The billion-dollar self-hope industry is built on escaping the mind.
And without paying a dollar, you managed to accomplish what thousands have attempted – you left the mind – you realized what everyone else is still hoping for.

The Routine of Wanting

I know I’m walking in circles here.
I’ve covered this before, and I’ll probably cover it again.

It’s in my face every day.
My phone. My apps. YouTube. The algorithms.

Even my phone seems to hope I’ll look at it.

This whole environment is built on wanting.

So here’s the challenge:

Practice > Hope

Skip the next video.
Skip the next teaching.
Skip the next sugar rush of hope.

Sit still.
Observe the desire.
Watch your mind process itself – without feeding it.

Pause.
Break the auto-play.
Step into the moment.

Final Food for Thought

When we consume, we create creators.

This applies to your external world and your internal one.

Consume your personal storyline, and you’ll keep writing one.
With “yourself” as the star.

But if you stop consuming – even briefly – you might just be.

Remove one link from the hope/wanting cycle.
Start small.
Observe.

Hope, like eating breakfast or looking at your phone, has become an invisible part of your life.
Maybe it’s time to ask why.

Is it Hope or Hype?

You can start to see hope for what it is.
Hope shimmers, like the purest of desires.
It tells us we want live without it.
But can we?  Do we really need it?

Maybe it’s all just… hype.

Remember the frenzy when a new iPhone dropped?

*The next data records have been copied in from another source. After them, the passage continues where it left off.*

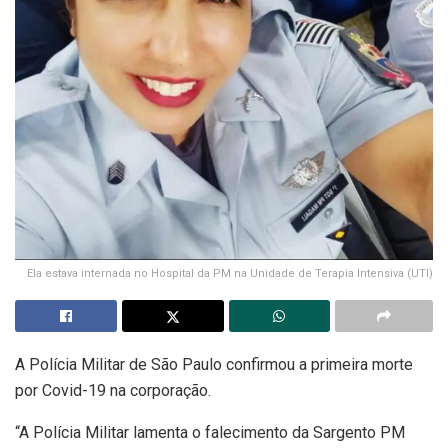
Ela estava internada no Hospital da PM na Unidade de Terapia Intensiva (UTI)
A Polícia Militar de São Paulo confirmou a primeira morte
por Covid-19 na corporação.
“A Polícia Militar lamenta o falecimento da Sargento PM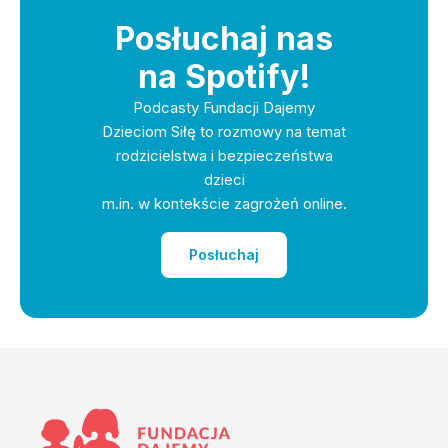
Posłuchaj nas
na Spotify!
Podcasty Fundacji Dajemy
Dzieciom Siłę to rozmowy na temat
rodzicielstwa i bezpieczeństwa
dzieci
m.in. w kontekście zagrożeń online.
Posłuchaj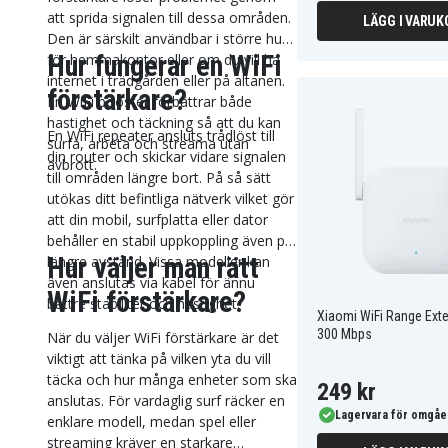
att sprida signalen till dessa områden.
LÄGG I VARUK
Den är särskilt användbar i större hus,
Hur fungerar en WiFi
för hemmakontor eller om du vill ha
internet i trädgården eller på altanen.
förstärkare?
En WiFi booster förbättrar både
hastighet och täckning så att du kan
En WiFi repeater ansluts trådlöst till
surfa, arbeta och streama utan
din router och skickar vidare signalen
avbrott.
till områden längre bort. På så sätt
utökas ditt befintliga nätverk vilket gör
att din mobil, surfplatta eller dator
behåller en stabil uppkoppling även på
Hur väljer man rätt
längre avstånd. Vissa modeller kan
även anslutas via kabel för ännu
WiFi förstärkare?
bättre stabilitet och hastighet.
Xiaomi WiFi Range Ext
300 Mbps
När du väljer WiFi förstärkare är det
viktigt att tänka på vilken yta du vill
täcka och hur många enheter som ska
249 kr
anslutas. För vardaglig surf räcker en
Lagervara för omgåe
enklare modell, medan spel eller
streaming kräver en starkare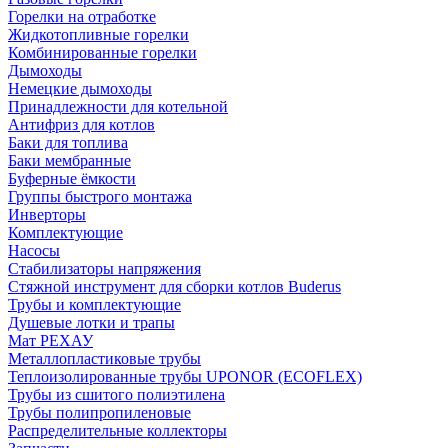
Горелки на отработке
Жидкотопливные горелки
Комбинированные горелки
Дымоходы
Немецкие дымоходы
Принадлежности для котельной
Антифриз для котлов
Баки для топлива
Баки мембранные
Буферные ёмкости
Группы быстрого монтажа
Инверторы
Комплектующие
Насосы
Стабилизаторы напряжения
Стяжной инструмент для сборки котлов Buderus
Трубы и комплектующие
Душевые лотки и трапы
Мат РЕХАУ
Металлопластиковые трубы
Теплоизолированные трубы UPONOR (ECOFLEX)
Трубы из сшитого полиэтилена
Трубы полипропиленовые
Распределительные коллекторы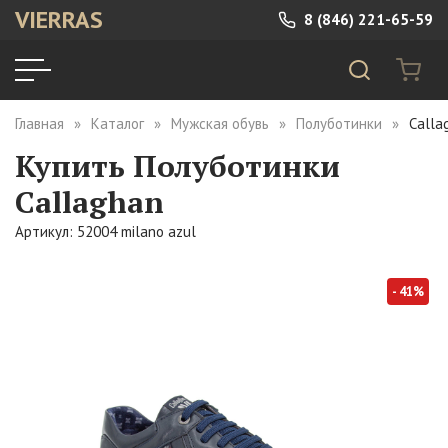
VIERRAS
8 (846) 221-65-59
Главная
Каталог
Мужская обувь
Полуботинки
Calla
Купить Полуботинки
Callaghan
Артикул: 52004 milano azul
- 41%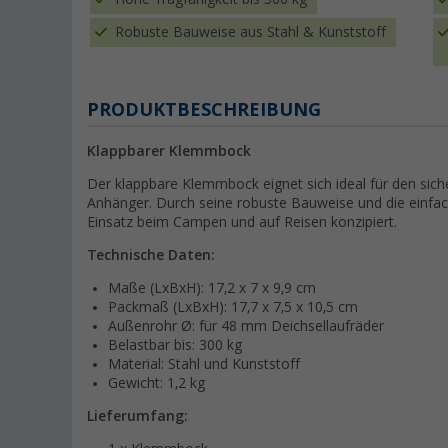
Robuste Bauweise aus Stahl & Kunststoff
PRODUKTBESCHREIBUNG
Klappbarer Klemmbock
Der klappbare Klemmbock eignet sich ideal für den si
Anhänger. Durch seine robuste Bauweise und die einfac
Einsatz beim Campen und auf Reisen konzipiert.
Technische Daten:
Maße (LxBxH): 17,2 x 7 x 9,9 cm
Packmaß (LxBxH): 17,7 x 7,5 x 10,5 cm
Außenrohr Ø: für 48 mm Deichsellaufräder
Belastbar bis: 300 kg
Material: Stahl und Kunststoff
Gewicht: 1,2 kg
Lieferumfang: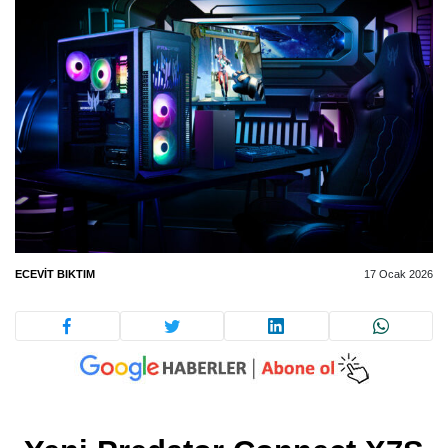
ECEVIT BIKTIM
17 Ocak 2026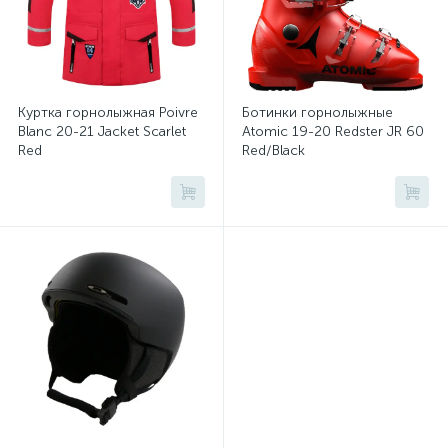
Куртка горнолыжная Poivre
Ботинки горнолыжные
Blanc 20-21 Jacket Scarlet
Atomic 19-20 Redster JR 60
Red
Red/Black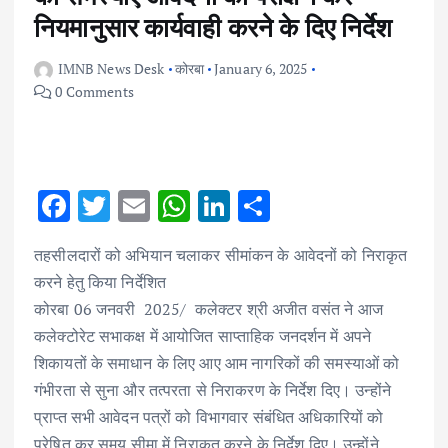
नियमानुसार कार्यवाही करने के दिए निर्देश
IMNB News Desk
कोरबा
January 6, 2025
0 Comments
F
T
E
W
Li
S
ac
w
m
h
n
h
तहसीलदारों को अभियान चलाकर सीमांकन के आवेदनों को निराकृत
e
it
ai
at
k
ar
करने हेतु किया निर्देशित
b
te
l
s
e
e
कोरबा 06 जनवरी 2025/ कलेक्टर श्री अजीत वसंत ने आज
o
r
A
dI
कलेक्टोरेट सभाकक्ष में आयोजित साप्ताहिक जनदर्शन में अपने
o
p
n
शिकायतों के समाधान के लिए आए आम नागरिकों की समस्याओं को
k
p
गंभीरता से सुना और तत्परता से निराकरण के निर्देश दिए। उन्होंने
प्राप्त सभी आवेदन पत्रों को विभागवार संबंधित अधिकारियों को
प्रेषित कर समय सीमा में निराकृत करने के निर्देश दिए। उन्होंने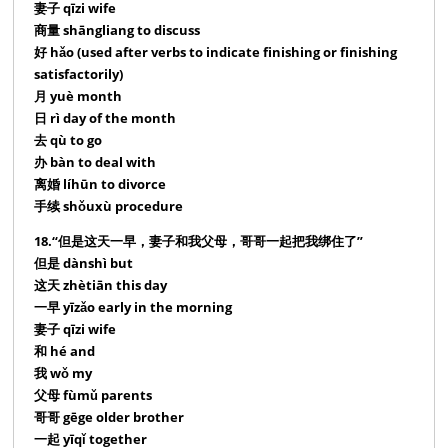
妻子 qīzi wife
商量 shāngliang to discuss
好 hǎo (used after verbs to indicate finishing or finishing
satisfactorily)
月 yuè month
日 rì day of the month
去 qù to go
办 bàn to deal with
离婚 líhūn to divorce
手续 shǒuxù procedure
18.“但是这天一早，妻子和我父母，哥哥一起把我绑住了”
但是 dànshì but
这天 zhètiān this day
一早 yīzǎo early in the morning
妻子 qīzi wife
和 hé and
我 wǒ my
父母 fùmǔ parents
哥哥 gēge older brother
一起 yīqǐ together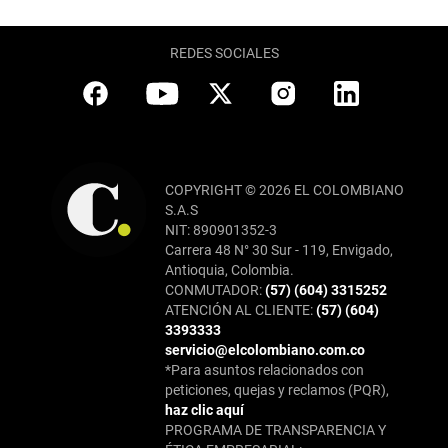
REDES SOCIALES
COPYRIGHT © 2026 EL COLOMBIANO
S.A.S
NIT: 890901352-3
Carrera 48 N° 30 Sur - 119, Envigado,
Antioquia, Colombia.
CONMUTADOR:
(57) (604) 3315252
ATENCIÓN AL CLIENTE:
(57) (604)
3393333
servicio@elcolombiano.com.co
*Para asuntos relacionados con
peticiones, quejas y reclamos (PQR),
haz clic aquí
PROGRAMA DE TRANSPARENCIA Y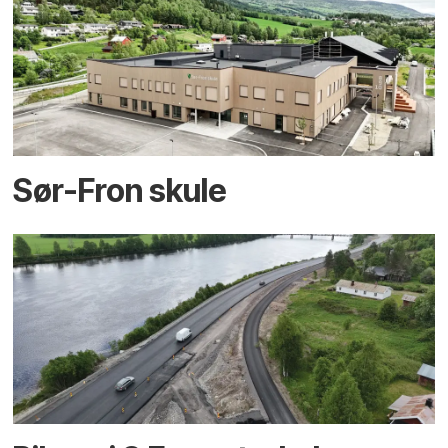
Sør-Fron skule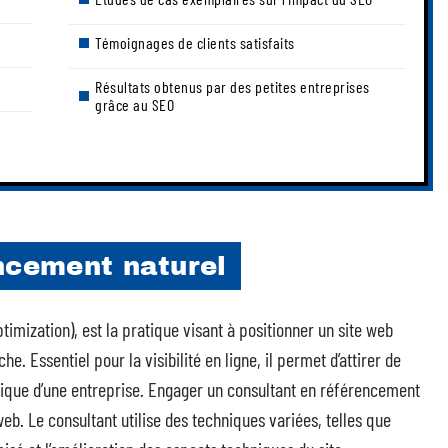
Témoignages de clients satisfaits
Résultats obtenus par des petites entreprises
grâce au SEO
encement naturel
imization), est la pratique visant à positionner un site web
. Essentiel pour la visibilité en ligne, il permet d’attirer de
ique d’une entreprise. Engager un consultant en référencement
eb. Le consultant utilise des techniques variées, telles que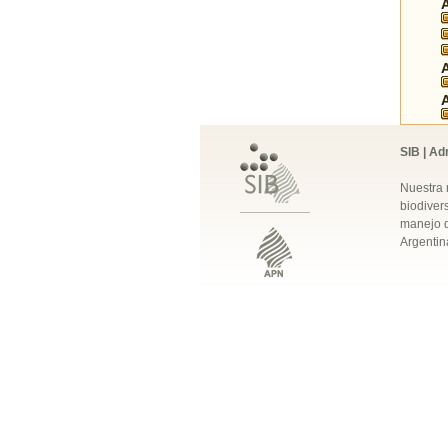
SIB | Ad
Nuestra 
biodivers
manejo q
Argentin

Now imagine the line for a new model of hope
the queue wraps around the planet.

If the internet is any reflection of where minds are stuck,
we don’t need to sell hope.  Just look at the money at it!

The Final Irony

If you’re devouring hope,
you’re feeding the very mind process your self-help journey is supposed to unravel.

The real help?  Might just begin where hope ends.